** Information provided follows **

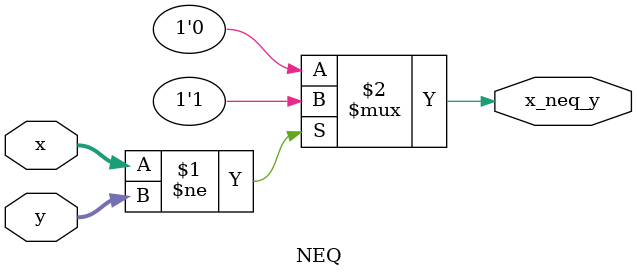
<source format=v>
`timescale 1ns / 1ps

//X != Y Comparator Module
module NEQ(x, y, x_neq_y);
	input [3:0] x;
	input [3:0] y;
	output x_neq_y;
	
	assign x_neq_y = (x != y) ? 1'b1:1'b0;

endmodule

</source>
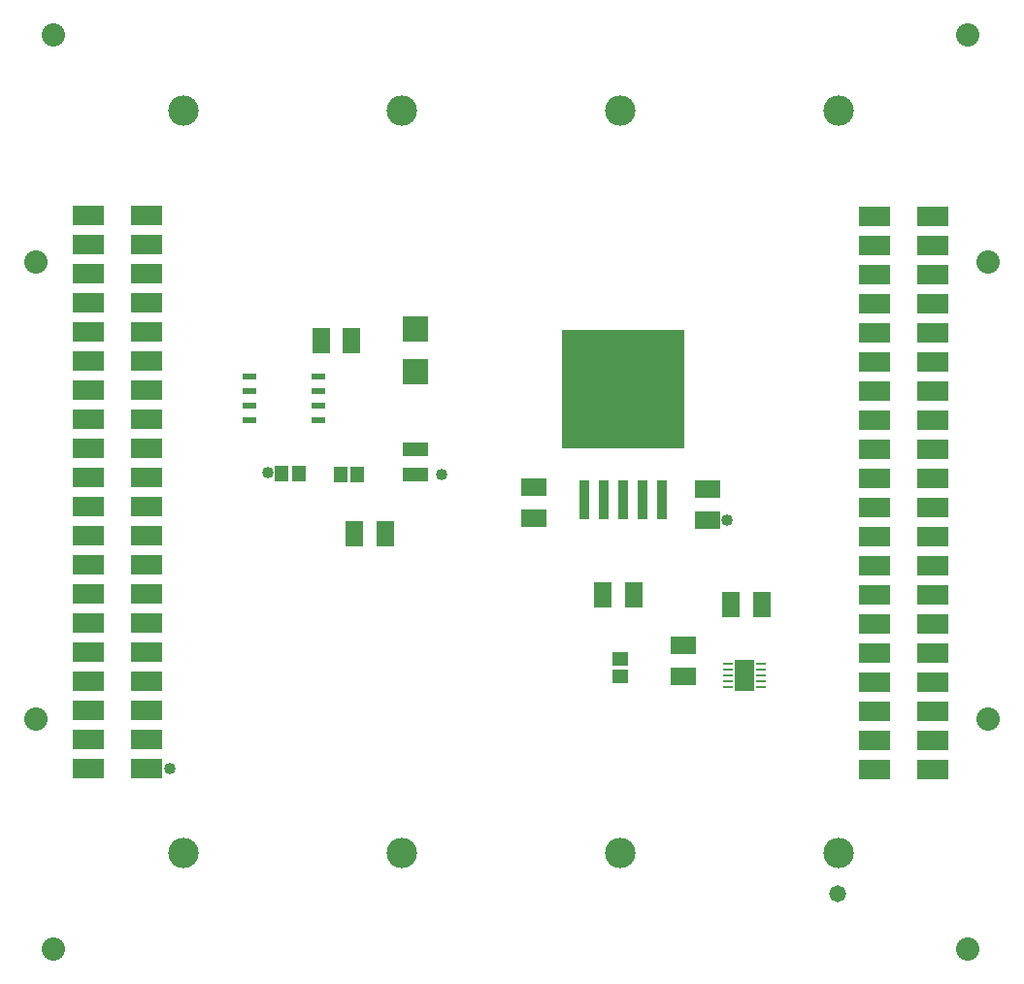
<source format=gbs>
G04*
G04 #@! TF.GenerationSoftware,Altium Limited,Altium Designer,22.2.1 (43)*
G04*
G04 Layer_Color=16711935*
%FSLAX25Y25*%
%MOIN*%
G70*
G04*
G04 #@! TF.SameCoordinates,2BD9F523-0FC0-4ADC-A514-1134C6E00D61*
G04*
G04*
G04 #@! TF.FilePolarity,Negative*
G04*
G01*
G75*
%ADD12C,0.10445*%
%ADD13C,0.08000*%
%ADD14C,0.05800*%
%ADD15C,0.04000*%
%ADD21R,0.08701X0.08584*%
%ADD24R,0.04600X0.02200*%
%ADD27R,0.03800X0.13800*%
%ADD28R,0.42200X0.40800*%
%ADD30R,0.08700X0.04700*%
%ADD31R,0.03200X0.01000*%
%ADD32R,0.06900X0.10630*%
%ADD33R,0.04756X0.05543*%
%ADD34R,0.11016X0.07000*%
%ADD35R,0.06331X0.08693*%
%ADD36R,0.05543X0.04756*%
%ADD37R,0.08693X0.06331*%
D12*
X64500Y-301000D02*
D03*
X214500Y-46000D02*
D03*
X64500D02*
D03*
X289500Y-301000D02*
D03*
Y-46000D02*
D03*
X214500Y-301000D02*
D03*
X139500D02*
D03*
Y-46000D02*
D03*
D13*
X341000Y-255000D02*
D03*
Y-98000D02*
D03*
X14000Y-255000D02*
D03*
Y-98000D02*
D03*
X20000Y-334000D02*
D03*
X334000D02*
D03*
Y-20000D02*
D03*
X20000D02*
D03*
D14*
X289300Y-315100D02*
D03*
D15*
X93500Y-170400D02*
D03*
X59900Y-271900D02*
D03*
X251322Y-186700D02*
D03*
X153156Y-170900D02*
D03*
D21*
X144400Y-135600D02*
D03*
Y-120976D02*
D03*
D24*
X111100Y-137300D02*
D03*
Y-142300D02*
D03*
Y-147300D02*
D03*
Y-152300D02*
D03*
X87300D02*
D03*
Y-147300D02*
D03*
Y-142300D02*
D03*
Y-137300D02*
D03*
D27*
X229086Y-179600D02*
D03*
X222393D02*
D03*
X215700D02*
D03*
X209007D02*
D03*
X202314D02*
D03*
D28*
X215700Y-141600D02*
D03*
D30*
X144400Y-162300D02*
D03*
Y-171000D02*
D03*
D31*
X263100Y-236124D02*
D03*
Y-238093D02*
D03*
Y-240062D02*
D03*
Y-242031D02*
D03*
Y-244000D02*
D03*
X251500D02*
D03*
Y-242031D02*
D03*
Y-240062D02*
D03*
Y-238093D02*
D03*
Y-236124D02*
D03*
D32*
X257300Y-240062D02*
D03*
D33*
X124400Y-171000D02*
D03*
X118494D02*
D03*
X104153Y-170600D02*
D03*
X98247D02*
D03*
D34*
X51882Y-272100D02*
D03*
X32000D02*
D03*
X51882Y-262100D02*
D03*
X32000D02*
D03*
X51882Y-252100D02*
D03*
X32000D02*
D03*
X51882Y-242100D02*
D03*
X32000D02*
D03*
X51882Y-232100D02*
D03*
X32000D02*
D03*
X51882Y-222100D02*
D03*
X32000D02*
D03*
X51882Y-212100D02*
D03*
X32000D02*
D03*
X51882Y-202100D02*
D03*
X32000D02*
D03*
X51882Y-192100D02*
D03*
X32000D02*
D03*
X51882Y-182100D02*
D03*
X32000D02*
D03*
X51882Y-172100D02*
D03*
X32000D02*
D03*
X51882Y-162100D02*
D03*
X32000D02*
D03*
X51882Y-152100D02*
D03*
X32000D02*
D03*
X51882Y-142100D02*
D03*
X32000D02*
D03*
X51882Y-132100D02*
D03*
X32000D02*
D03*
X51882Y-122100D02*
D03*
X32000D02*
D03*
X51882Y-112100D02*
D03*
X32000D02*
D03*
X51882Y-102100D02*
D03*
X32000D02*
D03*
X51882Y-92100D02*
D03*
X32000D02*
D03*
X51882Y-82100D02*
D03*
X32000D02*
D03*
X321882Y-272300D02*
D03*
X302000D02*
D03*
X321882Y-262300D02*
D03*
X302000D02*
D03*
X321882Y-252300D02*
D03*
X302000D02*
D03*
X321882Y-242300D02*
D03*
X302000D02*
D03*
X321882Y-232300D02*
D03*
X302000D02*
D03*
X321882Y-222300D02*
D03*
X302000D02*
D03*
X321882Y-212300D02*
D03*
X302000D02*
D03*
X321882Y-202300D02*
D03*
X302000D02*
D03*
X321882Y-192300D02*
D03*
X302000D02*
D03*
X321882Y-182300D02*
D03*
X302000D02*
D03*
X321882Y-172300D02*
D03*
X302000D02*
D03*
X321882Y-162300D02*
D03*
X302000D02*
D03*
X321882Y-152300D02*
D03*
X302000D02*
D03*
X321882Y-142300D02*
D03*
X302000D02*
D03*
X321882Y-132300D02*
D03*
X302000D02*
D03*
X321882Y-122300D02*
D03*
X302000D02*
D03*
X321882Y-112300D02*
D03*
X302000D02*
D03*
X321882Y-102300D02*
D03*
X302000D02*
D03*
X321882Y-92300D02*
D03*
X302000D02*
D03*
X321882Y-82300D02*
D03*
X302000D02*
D03*
D35*
X133800Y-191400D02*
D03*
X123170D02*
D03*
X263330Y-215700D02*
D03*
X252700D02*
D03*
X208594Y-212300D02*
D03*
X219224D02*
D03*
X122455Y-125101D02*
D03*
X111825D02*
D03*
D36*
X214500Y-234452D02*
D03*
Y-240357D02*
D03*
D37*
X236182Y-240259D02*
D03*
Y-229629D02*
D03*
X184900Y-185915D02*
D03*
Y-175285D02*
D03*
X244700Y-176070D02*
D03*
Y-186700D02*
D03*
M02*

</source>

** End of Information provided **

Leave out the pictures and copy every record above exactly.

<source format=v>
`timescale 1ns / 1ps

//X != Y Comparator Module
module NEQ(x, y, x_neq_y);
	input [3:0] x;
	input [3:0] y;
	output x_neq_y;
	
	assign x_neq_y = (x != y) ? 1'b1:1'b0;

endmodule

</source>
<source format=gbs>
G04*
G04 #@! TF.GenerationSoftware,Altium Limited,Altium Designer,22.2.1 (43)*
G04*
G04 Layer_Color=16711935*
%FSLAX25Y25*%
%MOIN*%
G70*
G04*
G04 #@! TF.SameCoordinates,2BD9F523-0FC0-4ADC-A514-1134C6E00D61*
G04*
G04*
G04 #@! TF.FilePolarity,Negative*
G04*
G01*
G75*
%ADD12C,0.10445*%
%ADD13C,0.08000*%
%ADD14C,0.05800*%
%ADD15C,0.04000*%
%ADD21R,0.08701X0.08584*%
%ADD24R,0.04600X0.02200*%
%ADD27R,0.03800X0.13800*%
%ADD28R,0.42200X0.40800*%
%ADD30R,0.08700X0.04700*%
%ADD31R,0.03200X0.01000*%
%ADD32R,0.06900X0.10630*%
%ADD33R,0.04756X0.05543*%
%ADD34R,0.11016X0.07000*%
%ADD35R,0.06331X0.08693*%
%ADD36R,0.05543X0.04756*%
%ADD37R,0.08693X0.06331*%
D12*
X64500Y-301000D02*
D03*
X214500Y-46000D02*
D03*
X64500D02*
D03*
X289500Y-301000D02*
D03*
Y-46000D02*
D03*
X214500Y-301000D02*
D03*
X139500D02*
D03*
Y-46000D02*
D03*
D13*
X341000Y-255000D02*
D03*
Y-98000D02*
D03*
X14000Y-255000D02*
D03*
Y-98000D02*
D03*
X20000Y-334000D02*
D03*
X334000D02*
D03*
Y-20000D02*
D03*
X20000D02*
D03*
D14*
X289300Y-315100D02*
D03*
D15*
X93500Y-170400D02*
D03*
X59900Y-271900D02*
D03*
X251322Y-186700D02*
D03*
X153156Y-170900D02*
D03*
D21*
X144400Y-135600D02*
D03*
Y-120976D02*
D03*
D24*
X111100Y-137300D02*
D03*
Y-142300D02*
D03*
Y-147300D02*
D03*
Y-152300D02*
D03*
X87300D02*
D03*
Y-147300D02*
D03*
Y-142300D02*
D03*
Y-137300D02*
D03*
D27*
X229086Y-179600D02*
D03*
X222393D02*
D03*
X215700D02*
D03*
X209007D02*
D03*
X202314D02*
D03*
D28*
X215700Y-141600D02*
D03*
D30*
X144400Y-162300D02*
D03*
Y-171000D02*
D03*
D31*
X263100Y-236124D02*
D03*
Y-238093D02*
D03*
Y-240062D02*
D03*
Y-242031D02*
D03*
Y-244000D02*
D03*
X251500D02*
D03*
Y-242031D02*
D03*
Y-240062D02*
D03*
Y-238093D02*
D03*
Y-236124D02*
D03*
D32*
X257300Y-240062D02*
D03*
D33*
X124400Y-171000D02*
D03*
X118494D02*
D03*
X104153Y-170600D02*
D03*
X98247D02*
D03*
D34*
X51882Y-272100D02*
D03*
X32000D02*
D03*
X51882Y-262100D02*
D03*
X32000D02*
D03*
X51882Y-252100D02*
D03*
X32000D02*
D03*
X51882Y-242100D02*
D03*
X32000D02*
D03*
X51882Y-232100D02*
D03*
X32000D02*
D03*
X51882Y-222100D02*
D03*
X32000D02*
D03*
X51882Y-212100D02*
D03*
X32000D02*
D03*
X51882Y-202100D02*
D03*
X32000D02*
D03*
X51882Y-192100D02*
D03*
X32000D02*
D03*
X51882Y-182100D02*
D03*
X32000D02*
D03*
X51882Y-172100D02*
D03*
X32000D02*
D03*
X51882Y-162100D02*
D03*
X32000D02*
D03*
X51882Y-152100D02*
D03*
X32000D02*
D03*
X51882Y-142100D02*
D03*
X32000D02*
D03*
X51882Y-132100D02*
D03*
X32000D02*
D03*
X51882Y-122100D02*
D03*
X32000D02*
D03*
X51882Y-112100D02*
D03*
X32000D02*
D03*
X51882Y-102100D02*
D03*
X32000D02*
D03*
X51882Y-92100D02*
D03*
X32000D02*
D03*
X51882Y-82100D02*
D03*
X32000D02*
D03*
X321882Y-272300D02*
D03*
X302000D02*
D03*
X321882Y-262300D02*
D03*
X302000D02*
D03*
X321882Y-252300D02*
D03*
X302000D02*
D03*
X321882Y-242300D02*
D03*
X302000D02*
D03*
X321882Y-232300D02*
D03*
X302000D02*
D03*
X321882Y-222300D02*
D03*
X302000D02*
D03*
X321882Y-212300D02*
D03*
X302000D02*
D03*
X321882Y-202300D02*
D03*
X302000D02*
D03*
X321882Y-192300D02*
D03*
X302000D02*
D03*
X321882Y-182300D02*
D03*
X302000D02*
D03*
X321882Y-172300D02*
D03*
X302000D02*
D03*
X321882Y-162300D02*
D03*
X302000D02*
D03*
X321882Y-152300D02*
D03*
X302000D02*
D03*
X321882Y-142300D02*
D03*
X302000D02*
D03*
X321882Y-132300D02*
D03*
X302000D02*
D03*
X321882Y-122300D02*
D03*
X302000D02*
D03*
X321882Y-112300D02*
D03*
X302000D02*
D03*
X321882Y-102300D02*
D03*
X302000D02*
D03*
X321882Y-92300D02*
D03*
X302000D02*
D03*
X321882Y-82300D02*
D03*
X302000D02*
D03*
D35*
X133800Y-191400D02*
D03*
X123170D02*
D03*
X263330Y-215700D02*
D03*
X252700D02*
D03*
X208594Y-212300D02*
D03*
X219224D02*
D03*
X122455Y-125101D02*
D03*
X111825D02*
D03*
D36*
X214500Y-234452D02*
D03*
Y-240357D02*
D03*
D37*
X236182Y-240259D02*
D03*
Y-229629D02*
D03*
X184900Y-185915D02*
D03*
Y-175285D02*
D03*
X244700Y-176070D02*
D03*
Y-186700D02*
D03*
M02*

</source>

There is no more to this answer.